### Work order
All of the data is to be written out again exactly, without the pictures.

### Listed records
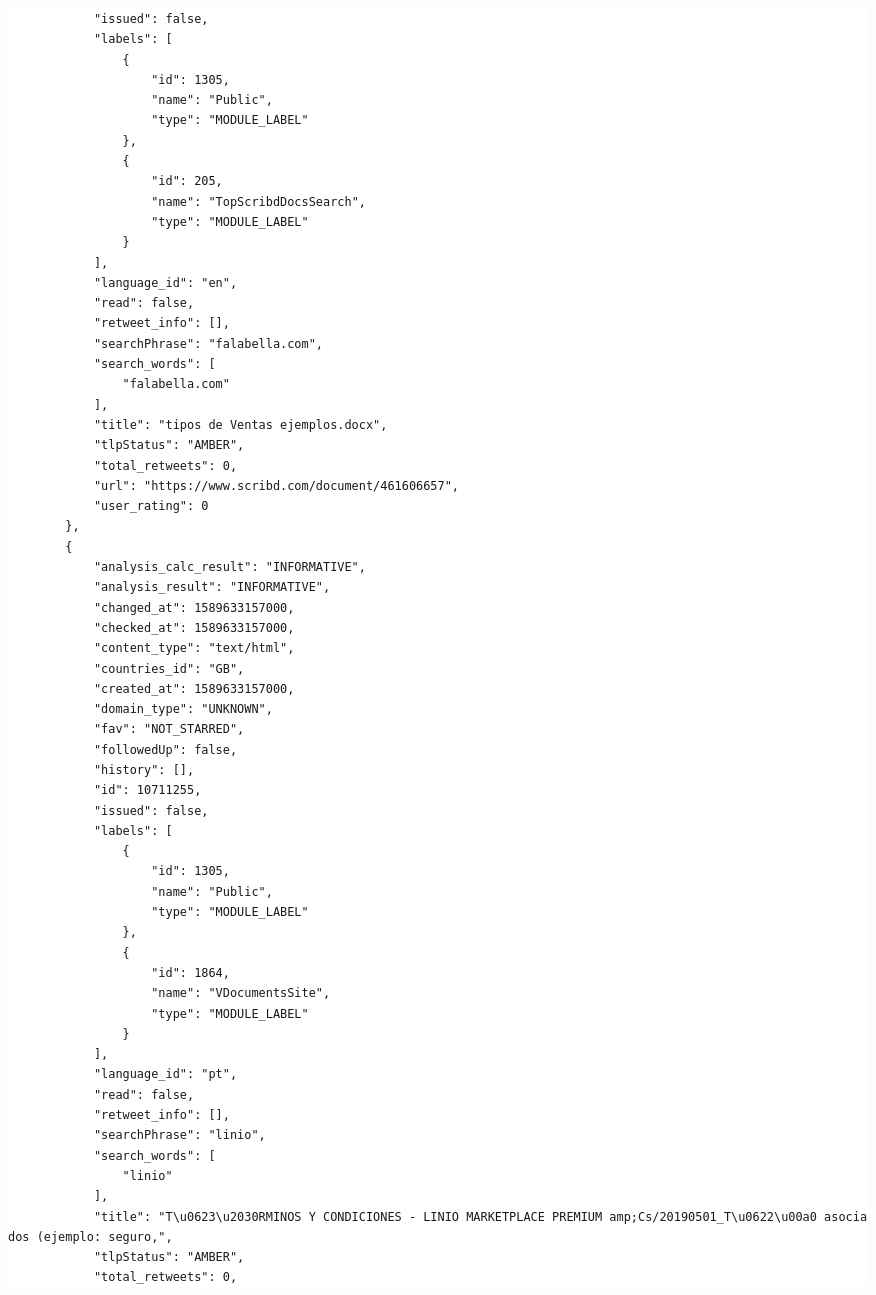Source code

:                 "issued": false,
                "labels": [
                    {
                        "id": 1305,
                        "name": "Public",
                        "type": "MODULE_LABEL"
                    },
                    {
                        "id": 205,
                        "name": "TopScribdDocsSearch",
                        "type": "MODULE_LABEL"
                    }
                ],
                "language_id": "en",
                "read": false,
                "retweet_info": [],
                "searchPhrase": "falabella.com",
                "search_words": [
                    "falabella.com"
                ],
                "title": "tipos de Ventas ejemplos.docx",
                "tlpStatus": "AMBER",
                "total_retweets": 0,
                "url": "https://www.scribd.com/document/461606657",
                "user_rating": 0
            },
            {
                "analysis_calc_result": "INFORMATIVE",
                "analysis_result": "INFORMATIVE",
                "changed_at": 1589633157000,
                "checked_at": 1589633157000,
                "content_type": "text/html",
                "countries_id": "GB",
                "created_at": 1589633157000,
                "domain_type": "UNKNOWN",
                "fav": "NOT_STARRED",
                "followedUp": false,
                "history": [],
                "id": 10711255,
                "issued": false,
                "labels": [
                    {
                        "id": 1305,
                        "name": "Public",
                        "type": "MODULE_LABEL"
                    },
                    {
                        "id": 1864,
                        "name": "VDocumentsSite",
                        "type": "MODULE_LABEL"
                    }
                ],
                "language_id": "pt",
                "read": false,
                "retweet_info": [],
                "searchPhrase": "linio",
                "search_words": [
                    "linio"
                ],
                "title": "T\u0623\u2030RMINOS Y CONDICIONES - LINIO MARKETPLACE PREMIUM amp;Cs/20190501_T\u0622\u00a0 asociados (ejemplo: seguro,",
                "tlpStatus": "AMBER",
                "total_retweets": 0,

### Exercise answer
Source code

:                 "issued": false,
                "labels": [
                    {
                        "id": 1305,
                        "name": "Public",
                        "type": "MODULE_LABEL"
                    },
                    {
                        "id": 205,
                        "name": "TopScribdDocsSearch",
                        "type": "MODULE_LABEL"
                    }
                ],
                "language_id": "en",
                "read": false,
                "retweet_info": [],
                "searchPhrase": "falabella.com",
                "search_words": [
                    "falabella.com"
                ],
                "title": "tipos de Ventas ejemplos.docx",
                "tlpStatus": "AMBER",
                "total_retweets": 0,
                "url": "https://www.scribd.com/document/461606657",
                "user_rating": 0
            },
            {
                "analysis_calc_result": "INFORMATIVE",
                "analysis_result": "INFORMATIVE",
                "changed_at": 1589633157000,
                "checked_at": 1589633157000,
                "content_type": "text/html",
                "countries_id": "GB",
                "created_at": 1589633157000,
                "domain_type": "UNKNOWN",
                "fav": "NOT_STARRED",
                "followedUp": false,
                "history": [],
                "id": 10711255,
                "issued": false,
                "labels": [
                    {
                        "id": 1305,
                        "name": "Public",
                        "type": "MODULE_LABEL"
                    },
                    {
                        "id": 1864,
                        "name": "VDocumentsSite",
                        "type": "MODULE_LABEL"
                    }
                ],
                "language_id": "pt",
                "read": false,
                "retweet_info": [],
                "searchPhrase": "linio",
                "search_words": [
                    "linio"
                ],
                "title": "T\u0623\u2030RMINOS Y CONDICIONES - LINIO MARKETPLACE PREMIUM amp;Cs/20190501_T\u0622\u00a0 asociados (ejemplo: seguro,",
                "tlpStatus": "AMBER",
                "total_retweets": 0,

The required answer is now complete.